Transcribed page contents
-----

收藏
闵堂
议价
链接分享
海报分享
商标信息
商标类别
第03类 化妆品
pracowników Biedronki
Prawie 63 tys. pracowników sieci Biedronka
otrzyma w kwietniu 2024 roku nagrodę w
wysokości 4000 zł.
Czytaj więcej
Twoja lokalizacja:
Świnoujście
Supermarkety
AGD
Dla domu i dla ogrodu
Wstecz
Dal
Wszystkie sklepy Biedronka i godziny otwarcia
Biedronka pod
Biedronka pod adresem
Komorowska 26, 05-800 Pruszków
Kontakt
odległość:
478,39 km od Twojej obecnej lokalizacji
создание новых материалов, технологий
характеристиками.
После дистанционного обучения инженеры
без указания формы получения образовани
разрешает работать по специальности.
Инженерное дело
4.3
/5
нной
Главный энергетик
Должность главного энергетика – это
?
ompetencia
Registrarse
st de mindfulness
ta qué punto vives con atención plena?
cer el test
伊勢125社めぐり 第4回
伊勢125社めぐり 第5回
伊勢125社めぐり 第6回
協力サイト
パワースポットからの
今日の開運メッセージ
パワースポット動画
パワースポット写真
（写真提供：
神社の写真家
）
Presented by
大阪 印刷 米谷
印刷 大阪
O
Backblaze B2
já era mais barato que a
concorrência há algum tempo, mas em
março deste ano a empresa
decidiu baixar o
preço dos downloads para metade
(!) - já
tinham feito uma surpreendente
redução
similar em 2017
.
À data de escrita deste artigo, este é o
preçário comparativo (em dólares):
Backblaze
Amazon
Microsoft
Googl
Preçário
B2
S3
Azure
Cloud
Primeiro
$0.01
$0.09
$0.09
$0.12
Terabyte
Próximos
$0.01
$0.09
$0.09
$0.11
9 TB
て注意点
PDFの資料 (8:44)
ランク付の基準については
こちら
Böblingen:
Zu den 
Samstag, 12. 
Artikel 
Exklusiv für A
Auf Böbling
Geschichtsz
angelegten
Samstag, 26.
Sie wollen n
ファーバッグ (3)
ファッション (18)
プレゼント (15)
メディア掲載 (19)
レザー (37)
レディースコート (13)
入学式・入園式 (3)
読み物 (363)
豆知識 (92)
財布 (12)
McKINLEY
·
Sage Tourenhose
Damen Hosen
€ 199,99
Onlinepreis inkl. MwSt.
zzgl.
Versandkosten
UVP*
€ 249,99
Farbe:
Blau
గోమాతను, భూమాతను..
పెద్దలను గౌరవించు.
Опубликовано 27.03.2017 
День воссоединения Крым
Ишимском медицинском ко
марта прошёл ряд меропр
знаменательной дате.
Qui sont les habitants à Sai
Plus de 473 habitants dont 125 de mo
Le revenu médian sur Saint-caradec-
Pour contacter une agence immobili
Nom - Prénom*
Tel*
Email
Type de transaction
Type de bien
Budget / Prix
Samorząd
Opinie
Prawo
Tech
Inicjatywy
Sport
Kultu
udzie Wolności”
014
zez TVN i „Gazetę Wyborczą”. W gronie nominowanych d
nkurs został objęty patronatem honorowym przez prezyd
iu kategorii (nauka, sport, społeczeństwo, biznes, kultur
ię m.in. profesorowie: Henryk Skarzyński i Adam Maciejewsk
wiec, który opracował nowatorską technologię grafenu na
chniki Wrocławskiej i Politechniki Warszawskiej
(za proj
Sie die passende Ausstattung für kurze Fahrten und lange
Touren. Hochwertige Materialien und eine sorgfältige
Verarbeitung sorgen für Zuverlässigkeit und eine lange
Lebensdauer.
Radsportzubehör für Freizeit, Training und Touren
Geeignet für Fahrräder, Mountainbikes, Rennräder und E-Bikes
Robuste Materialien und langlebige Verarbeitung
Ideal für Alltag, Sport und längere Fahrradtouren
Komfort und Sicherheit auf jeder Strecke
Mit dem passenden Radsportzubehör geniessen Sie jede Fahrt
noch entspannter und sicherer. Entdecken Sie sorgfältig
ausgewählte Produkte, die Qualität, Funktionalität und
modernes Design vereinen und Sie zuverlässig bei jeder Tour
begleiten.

-----

_YOUR ASSIGNMENT_. Copy out only the lines above from the one with "nkurs został objęty" to the one with "Verarbeitung sorgen für", inclusive, exactly as they stand.

_RESULT OF THIS TASK_.
nkurs został objęty patronatem honorowym przez prezyd
iu kategorii (nauka, sport, społeczeństwo, biznes, kultur
ię m.in. profesorowie: Henryk Skarzyński i Adam Maciejewsk
wiec, który opracował nowatorską technologię grafenu na
chniki Wrocławskiej i Politechniki Warszawskiej
(za proj
Sie die passende Ausstattung für kurze Fahrten und lange
Touren. Hochwertige Materialien und eine sorgfältige
Verarbeitung sorgen für Zuverlässigkeit und eine lange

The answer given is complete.